Is this cultural? I ran a small business some years ago (later failed) and was paying for contract work to various people. At the I perceived the pattern that Indian contractors would never ever ask for clarifications, would never say they didn't know something, would never say they didn't understand something, etc. Instead they just ran with whatever they happened to have in their mind, until I called them out. And if they did something poorly and I didn't call them out they'd never do back as far as I can tell and wonder "did I get it right? Could I have done better?". I don't get this attitude - at my day job I sometimes "run with it" but I periodically check with my manager to make sure "hey this is what you wanted right?". There's little downside to this.

Your comment reminded me of my experience, in the sense that they're both a sort of "fake it till you make it".


Replies

freakynittoday at 12:06 PM

Indian here (~15+ years in tech). I've seen this behavior a lot, and unfortunately, I did some of this myself earlier in my career.

_Provided information:_

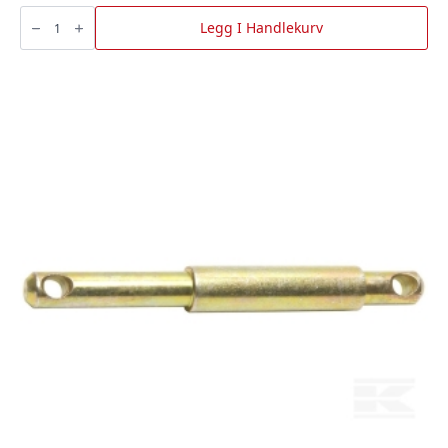
Aluminiumstråd
400
Legg I Handlekurv
mtr.
Ø
1,6
mm
-
Gjerdetråd,
AKO
antall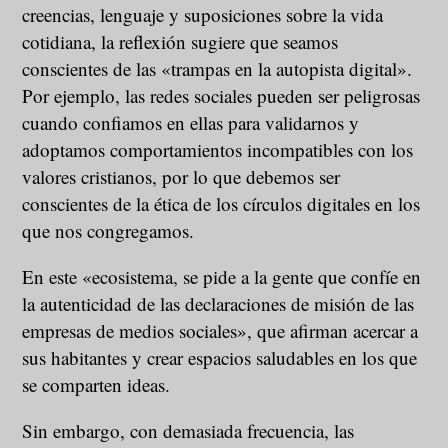
creencias, lenguaje y suposiciones sobre la vida
cotidiana, la reflexión sugiere que seamos
conscientes de las «trampas en la autopista digital».
Por ejemplo, las redes sociales pueden ser peligrosas
cuando confiamos en ellas para validarnos y
adoptamos comportamientos incompatibles con los
valores cristianos, por lo que debemos ser
conscientes de la ética de los círculos digitales en los
que nos congregamos.
En este «ecosistema, se pide a la gente que confíe en
la autenticidad de las declaraciones de misión de las
empresas de medios sociales», que afirman acercar a
sus habitantes y crear espacios saludables en los que
se comparten ideas.
Sin embargo, con demasiada frecuencia, las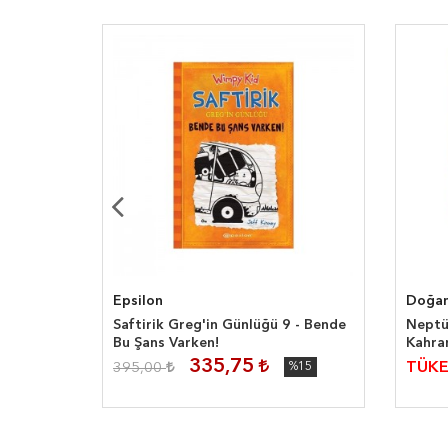
Epsilon
Doğa
lar -
Saftirik Greg'in Günlüğü 9 - Bende
Neptü
Bu Şans Varken!
Kahra
335,75
TÜKE
395,00
%15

_Tasks:_
[a] According to the discussion about contractors, what became of the small business the first writer ran?
[b] Extract the passage from the discussion about contractors between "freakynittoday at 12:06" and "in my career.", inclusive.
[c] Write what comes next in the discussion about contractors, beginning after its final sentence.
The lines are unrelated to the discussion about contractors.

_Numbered responses:_
[a] It later failed.

[b]
freakynittoday at 12:06 PM

Indian here (~15+ years in tech). I've seen this behavior a lot, and unfortunately, I did some of this myself earlier in my career.

[c]
Based on my own experience, here are a few reasons (could be a lot more):

1. Unlike most developed countries, in India (and many other develping countries), people in authority are expected to be respected unconditinally(almost). Questioning a manager, teacher, or senior is often seen as disrespect or incompetence. So, instead of asking for clarification, many people just "do something" and hope it is acceptable. You can think of this as a lighter version of Japanese office culture, but not limited to office... it's kind of everywhere in society.

2. Our education system mainly rewards results, not how good or well-thought-out the results are. Sure, better answers get more marks, but the gap between "okay" and "excellent" is usually not emphasized much. This comes from scale problems (huge number of students), very low median income (~$2400/year), and poorly trained teachers, especially outside big cities. Many teachers themselves memorize answers and expect matching output from students. This is slowly improving, but the damage is already there.

3. Pay in India is still severely (serioualy low, with 12-14+ hour work days, even more than 996 culture of China) low for most people, and the job market is extremely competitive. For many students and juniors, having a long list of "projects", PRs, or known names on their resume most often the only way to stand out. Quantity often wins over quality. With LLMs, this problem just got amplified.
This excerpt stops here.